Lawyers for Rep. Daniel J. Flood (D-Pa.) opened their defense presentation yesterday by producing a surprise witness who directly contradicted some of the most crucial prosecution testimony in Flood's bribery, conspiracy and perjury trial.
Flood could not have accepted a $2,000 cash bribe on Oct. 31, 1974, at a private meetingwith a Pennsylvania developer, according to the testimony of Kevin J. Clark, because the congressman was with Clark all that day.
Clark acknowledged under sharp cross-examination, however, that his testimony was prepared only three days ago with the help of his brother, Michael Clark, who is Flood's press secretary.
Kevin Clark held nonetheless firmly to his statements, recalling precisely his entire schedule with Flood on the critical day, down to 15-minute and 20-minute segments.
Other defense witnesses yesterday in U.S. District Court here rovided information that raised questions, though less dramatic ones, about other prosecution testimony.
One government witness, William Fred Peters, had testified for example that he paid Flood a cash bribe at a private meeting in 1972 as the congressman sat in his Pennsylvania "command post" after Hurricane Agnes.
But three women who assisted Flood during his disaster relief efforts portrayed the command post yesterday as a chaotic, crowded place where the doors were always open and the possibility for private meetings and cash payoffs unlikely.
"Was Mr. Flood ever alone" at the command post, defense lawyer Axel Kleiboemer asked one of the women, Jean Connell.
"Oh my, no," she responded. "No way." There were always at least half dozen people in the room with the congressman, Connell, Mary Casterline and Jean Lukasiewicz said.
Flood's door "was always open," testified Lukasiewicz. "People were constantly running in and out."
Several witnesses have accused Flood of directly accepting bribes from people seeking his help in obtaining government favors. A housing developer, a trade school operator, a foundation president, a banker and a rabbi seeking federal grants were allegedly among those who paid off the 75-year-old congressman.
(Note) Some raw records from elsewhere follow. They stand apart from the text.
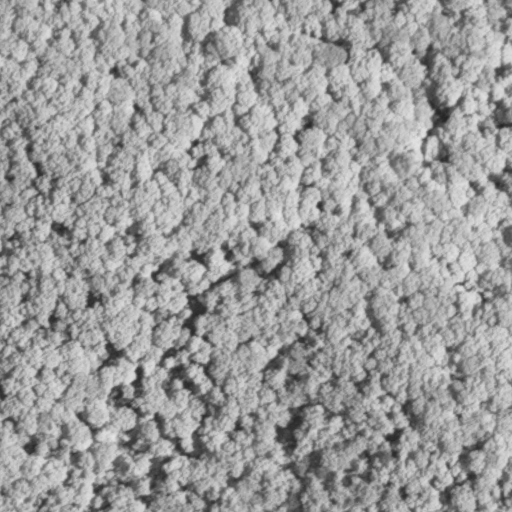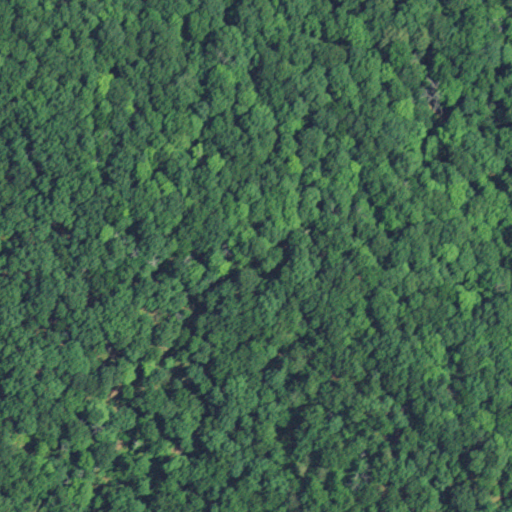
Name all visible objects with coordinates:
road: (420, 95)
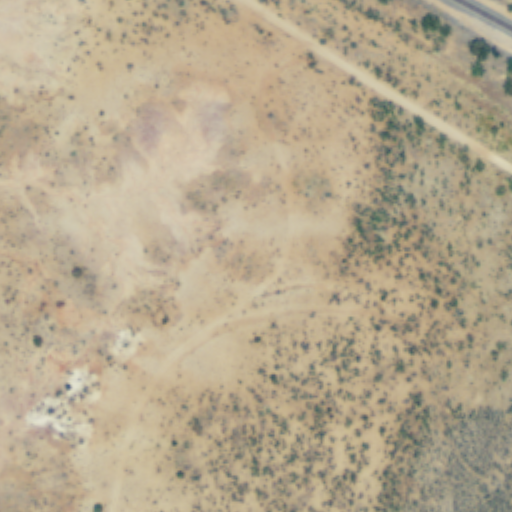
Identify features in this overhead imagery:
railway: (483, 15)
road: (375, 88)
road: (258, 323)
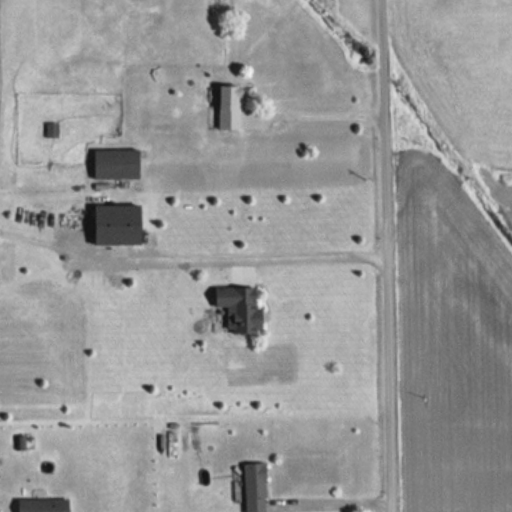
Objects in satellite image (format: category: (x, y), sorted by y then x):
building: (233, 110)
road: (327, 115)
building: (120, 165)
building: (122, 226)
road: (396, 255)
road: (228, 258)
building: (244, 308)
building: (258, 488)
road: (341, 503)
building: (46, 506)
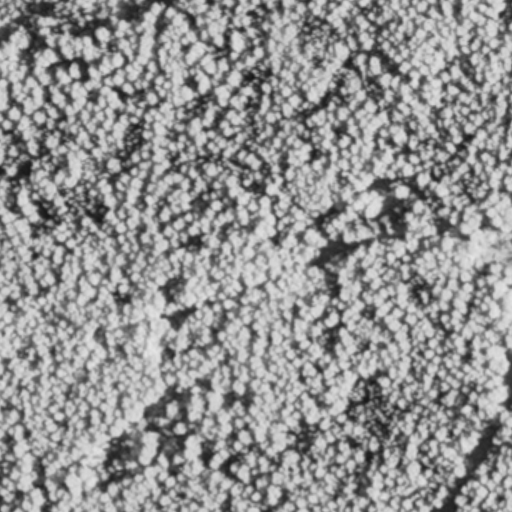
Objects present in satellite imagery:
road: (477, 261)
road: (508, 296)
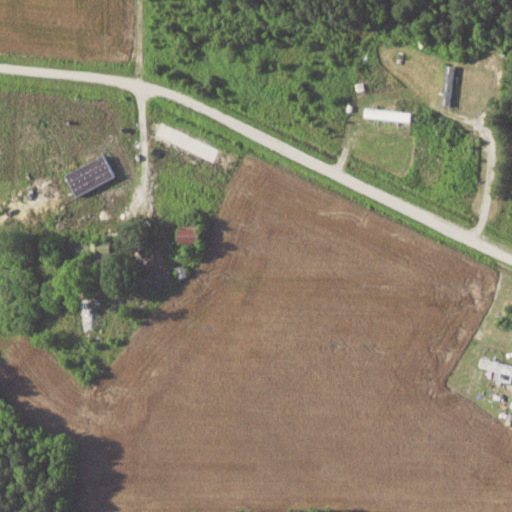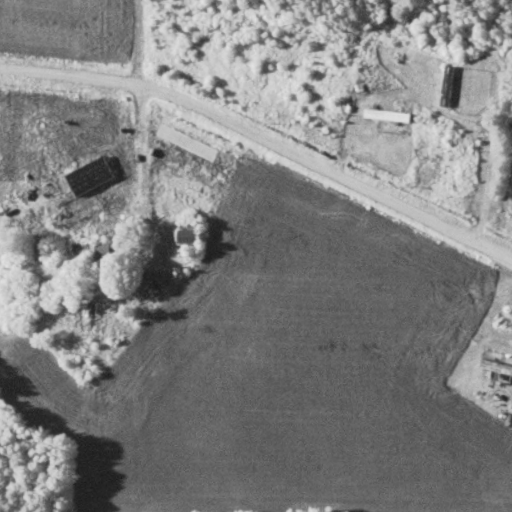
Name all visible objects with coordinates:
building: (390, 113)
road: (261, 140)
building: (93, 173)
building: (194, 233)
building: (87, 309)
building: (499, 367)
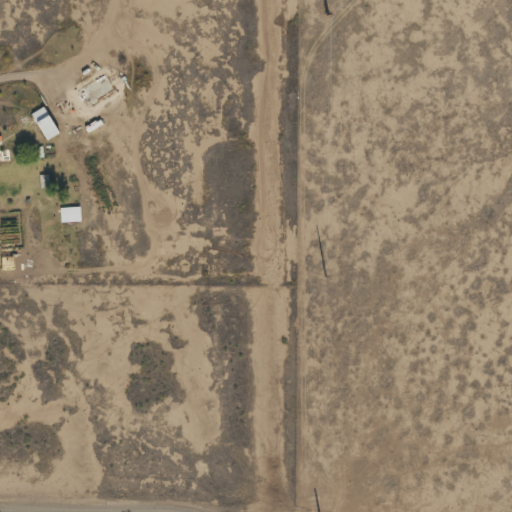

Flood was chairman of the Appropriations subcommittee for Labor and Health, Education and Welfare until he stepped down from that post yesterday.
Even among various prosecution witnesses there was confusion and contradiction as to the dates and times the alleged bribes were paid. One of the better-documented instances was the alleged payoff Kevin Clark attempted to refute yesterday.
Robert Gennaro, the Pennsylvania housing developer, had testified that he delivered $2,000 cash to Flood at the congressman's home sometime on the evening of Oct. 31 and probably between 9:30 and 10 p.m.
He said Flood arrived at his home at that hour accompanied by Stephen B. Elko, then the congressman's administrative aide.
At that hour, Clark said yesterday, he was driving Flood on the campaign trail in northeastern Pennsylvania. At 9 p.m., he said, he and Flood were at a country club political rally miles away from the congressman's home.
At 9:15 p.m., they were on the road to another ally in Freeland, Pa., Clark testified, and at 10:15 p.m. they began the 25-mile ride back to Flood's home.
"We got there abut 11 p.m.," Clark said. And "no one but the housekeeper" was there when they arrived, he added. There was no sign of Elko and no sign of Gennaro, he testified.
Clark said he went inside Flood's home as he dropped off the congressman because "I had left something behind, some gloves or something."
Prosecutor Mark Tuohey then began his cross-examination, eliciting the acknowledgement that Clark's brother, Flood's press secretary, had on Monday of this week "discussed the events" of Oct. 31 with him.